Obama Adviser Critical of Clinton Resigns
By Peter Slevin and Perry Bacon Jr.
Updated: 1:39 p.m.
CHICAGO - Samantha Power, an outspoken foreign policy advisor to Sen. Barack Obama (D-Ill.), stepped down this morning after calling Sen. Hillary Rodham Clinton (D-N.Y.) a "monster" in an interview with a Scottish newspaper. She said Clinton was "stooping to anything" to win the Democratic nomination.

In a statement released by the campaign as Obama prepared for a day of campaigning in Wyoming, Power called her remarks "inexcusable" and said she was resigning from her unpaid position "with deep regret."

"She made a decision to resign and we accepted it," Obama spokesman Robert Gibbs said aboard the senator's charter.

"Last Monday, I made inexcusable remarks that are at marked variance from my oft-stated admiration for Sen. Clinton and from the spirit, tenor and purpose of the Obama campaign," Power wrote. "And I extend my deepest apologies to Sen. Clinton, Sen. Obama and the remarkable team I have worked with over these long 14 months."

In a conference call earlier today several Clinton supporters suggested that Power should step down.

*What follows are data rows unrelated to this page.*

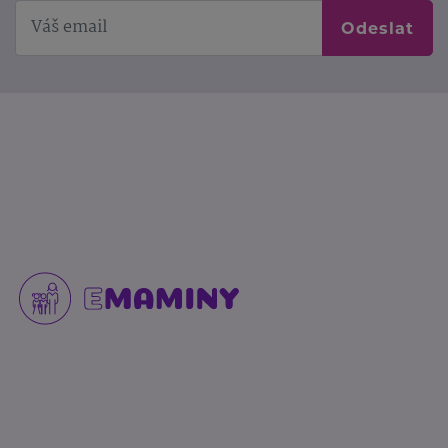
Odeslat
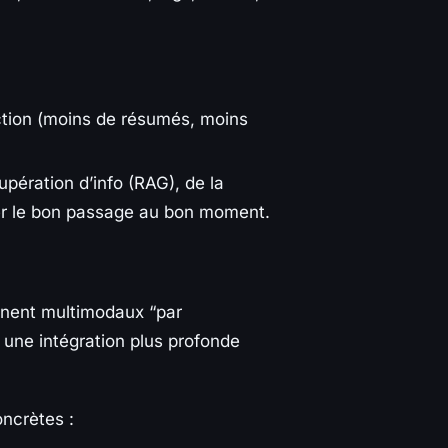
riction (moins de résumés, moins
pération d’info (RAG), de la
ver le bon passage au bon moment.
nnent multimodaux “par
 une intégration plus profonde
oncrètes :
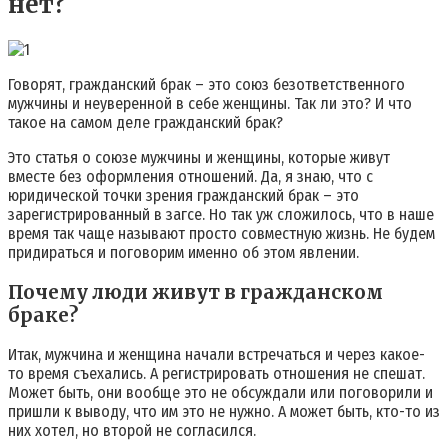
нет?
Говорят, гражданский брак – это союз безответственного
мужчины и неуверенной в себе женщины. Так ли это? И что
такое на самом деле гражданский брак?
Это статья о союзе мужчины и женщины, которые живут
вместе без оформления отношений. Да, я знаю, что с
юридической точки зрения гражданский брак – это
зарегистрированный в загсе. Но так уж сложилось, что в наше
время так чаще называют просто совместную жизнь. Не будем
придираться и поговорим именно об этом явлении.
Почему люди живут в гражданском
браке?
Итак, мужчина и женщина начали встречаться и через какое-
то время съехались. А регистрировать отношения не спешат.
Может быть, они вообще это не обсуждали или поговорили и
пришли к выводу, что им это не нужно. А может быть, кто-то из
них хотел, но второй не согласился.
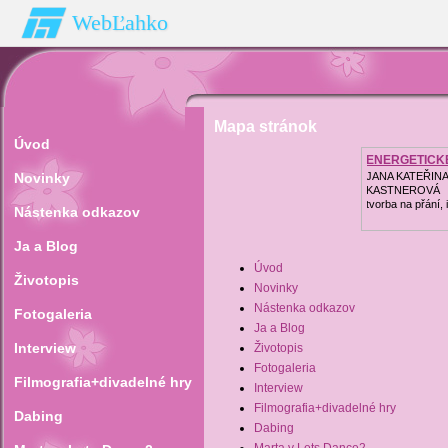
WebĽahko
Mapa stránok
Úvod
ENERGETICK
Novinky
JANA KATEŘIN
KASTNEROVÁ
tvorba na přání, 
Nástenka odkazov
Ja a Blog
Úvod
Životopis
Novinky
Nástenka odkazov
Fotogaleria
Ja a Blog
Interview
Životopis
Fotogaleria
Filmografia+divadelné hry
Interview
Filmografia+divadelné hry
Dabing
Dabing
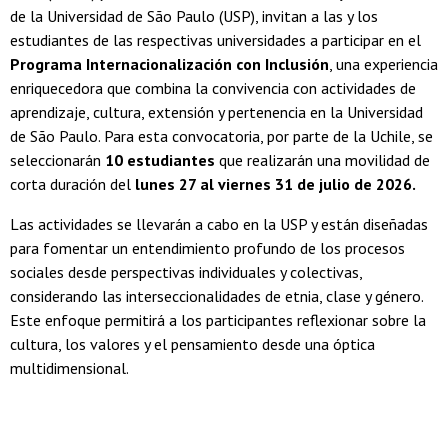
de la Universidad de São Paulo (USP), invitan a las y los
estudiantes de las respectivas universidades a participar en el
Programa Internacionalización con Inclusión
, una experiencia
enriquecedora que combina la convivencia con actividades de
aprendizaje, cultura, extensión y pertenencia en la Universidad
de São Paulo. Para esta convocatoria, por parte de la Uchile, se
seleccionarán
10 estudiantes
que realizarán una movilidad de
corta duración del
lunes 27 al viernes 31 de julio de 2026.
Las actividades se llevarán a cabo en la USP y están diseñadas
para fomentar un entendimiento profundo de los procesos
sociales desde perspectivas individuales y colectivas,
considerando las interseccionalidades de etnia, clase y género.
Este enfoque permitirá a los participantes reflexionar sobre la
cultura, los valores y el pensamiento desde una óptica
multidimensional.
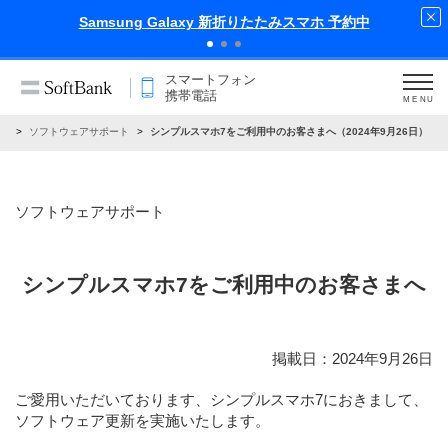
中
iPhone 17 Pro 発売中
スマートフォン
携帯電話
MENU
せ
ソフトウェアサポート
シンプルスマホ7をご利用中のお客さまへ（2024年9月26日）
ソフトウェアサポート
シンプルスマホ7をご利用中のお客さまへ
掲載日：2024年9月26日
ご愛用いただいております、シンプルスマホ7におきまして、
ソフトウェア更新を実施いたします。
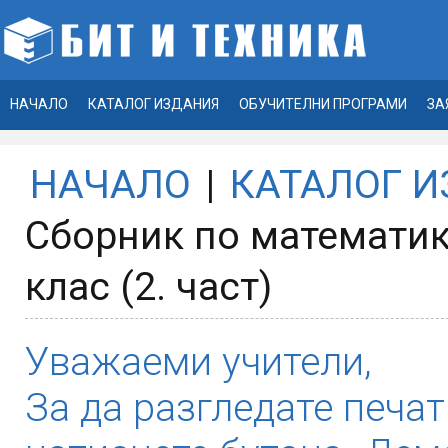
НАЧАЛО
КАТАЛОГ ИЗДАНИЯ
ОБУЧИТЕЛНИ ПРОГРАМИ
ЗА
НАЧАЛО
|
КАТАЛОГ 
Сборник по математика
клас (2. част)
Уважаеми учители,
За да разгледате печат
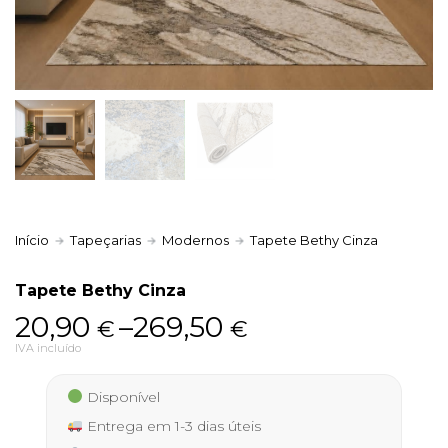
Política de Privacidade
Livro de Reclamações
Início
Tapeçarias
Modernos
Tapete Bethy Cinza
Tapete Bethy Cinza
Price
20,90
–
269,50
€
€
range:
IVA incluído
20,90 €
Disponível
through
Entrega em 1-3 dias úteis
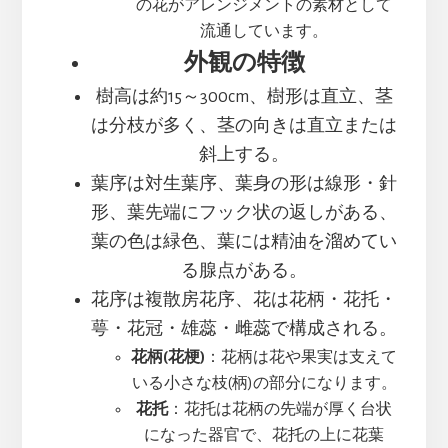
の花がアレンジメントの素材として
流通しています。
外観の特徴
樹高は約15～300cm、樹形は直立、茎
は分枝が多く、茎の向きは直立または
斜上する。
葉序は対生葉序、葉身の形は線形・針
形、葉先端にフック状の返しがある、
葉の色は緑色、葉には精油を溜めてい
る腺点がある。
花序は複散房花序、花は花柄・花托・
萼・花冠・雄蕊・雌蕊で構成される。
花柄(花梗)
：花柄は花や果実は支えて
いる小さな枝(柄)の部分になります。
花托
：花托は花柄の先端が厚く台状
になった器官で、花托の上に花葉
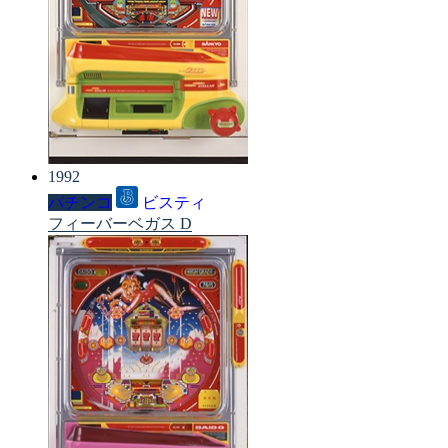
1992
パチンコ
ビスティ
フィーバーベガス D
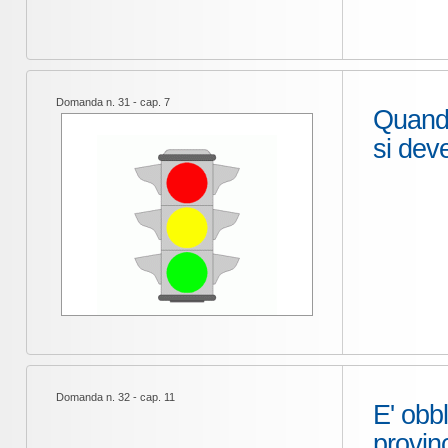
Domanda n. 31 - cap. 7
Quando
si deve
Domanda n. 32 - cap. 11
E' obbl
provinc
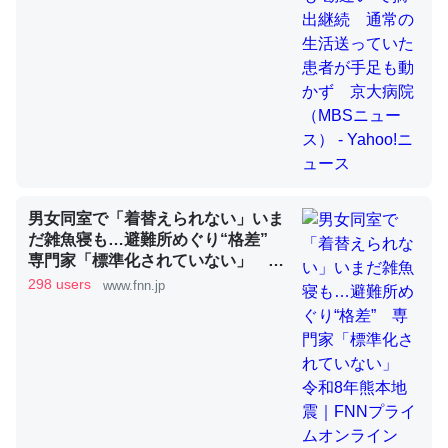
これを元に考えるとカルシウムを大量に使う脊椎動物と貝
類は苦労してるんだな…。腹足類だと殻を無くしてナメク
ジになったり努力してるし。
─ニュース :: 【研究発表】昆虫学の大問題＝「昆虫はなぜ海にいな
いのか」に関する新仮説
男女同室で「着替えられない」いま
だ雑魚寝も…避難所めぐり“格差”
専門家「標準化されていない」 令
和8年熊本地震｜FNNプライムオン
298 users
www.fnn.jp
ウチもEchoを実家に置いて４年。でたまに覗いてる。ぼ
ライン
ちぼちRingも置こうかと画策中。あと、Googleマップで
位置情報を共有してる。電池残量や充電中かが分かるので
これ見て生きてるなって分かる。
─たまにLINEするくらいだった遠方の父67歳と僕。ITツール導入で
コミュニケーションが劇的に変化した｜tayorini by LIFULL介護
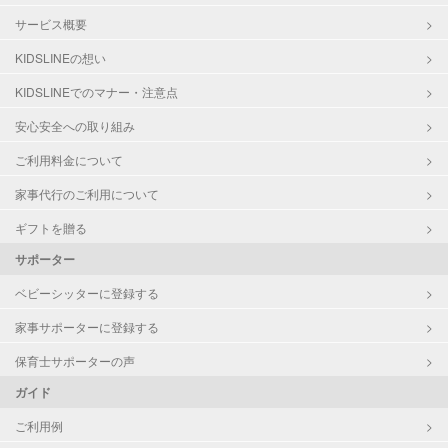
サービス概要
KIDSLINEの想い
KIDSLINEでのマナー・注意点
安心安全への取り組み
ご利用料金について
家事代行のご利用について
ギフトを贈る
サポーター
ベビーシッターに登録する
家事サポーターに登録する
保育士サポーターの声
ガイド
ご利用例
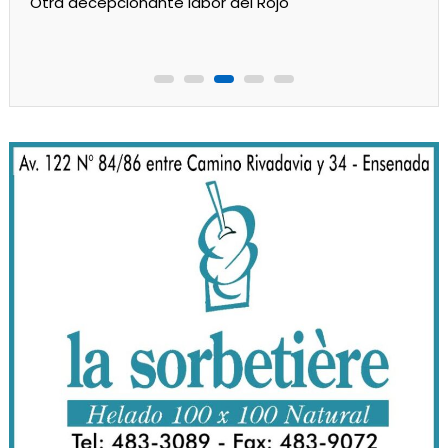
Camba juega esta noche en Ensenada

Later in the day, the Clinton campaign called attention to another interview Power gave while on book tour in the U.K. Power downplayed her candidate's campaign pledge to withdraw all troops from Iraq in 16 months, telling the BBC yesterday that his proposal was "a best-case scenario."

"You can't make a commitment in March of 2008 about what circumstances are going to be like in January of 2009," she said. "He will, of course, not rely upon some plan that he's crafted as a presidential candidate or a U.S. Senator. He will rely upon a plan - an operational plan - that he pulls together in consultation with people who are on the ground to whom he doesn't have daily access now, as a result of not being the president. So to think - it would be the height of ideology to sort of say, 'Well, I said it, therefore I'm going to impose it on whatever reality greets me."

Obama's Iraq plan calls for removing all U.S. combat troops from Iraq in 16 months if he is elected president, by withdrawing one to two brigades (around 3,000 soldiers) at a time. Clinton has also said she would also withdraw one or two brigades month, but has not set a firm timetable for all combat troops to be out of Iraq.

Power's remarks were the latest controversy involving one of Obama's policy advisers. The candidate spent the days before the primaries in Ohio and Texas explaining a meeting between Austan Goolsbee, his top economic policy adviser, and Canadian officials, who said Goolsbee suggested Obama's rhetoric against some free trade agreements was simply political rhetoric. Goolsbee denied making the remark. Susan Rice, who served in the State Department in the Clinton administration but now advises Obama on foreign policy, spoke yesterday of an ad in which Clinton touts her ability to handle a crisis at 3 a.m. by saying "they're both not ready to have that 3 a.m. phone call."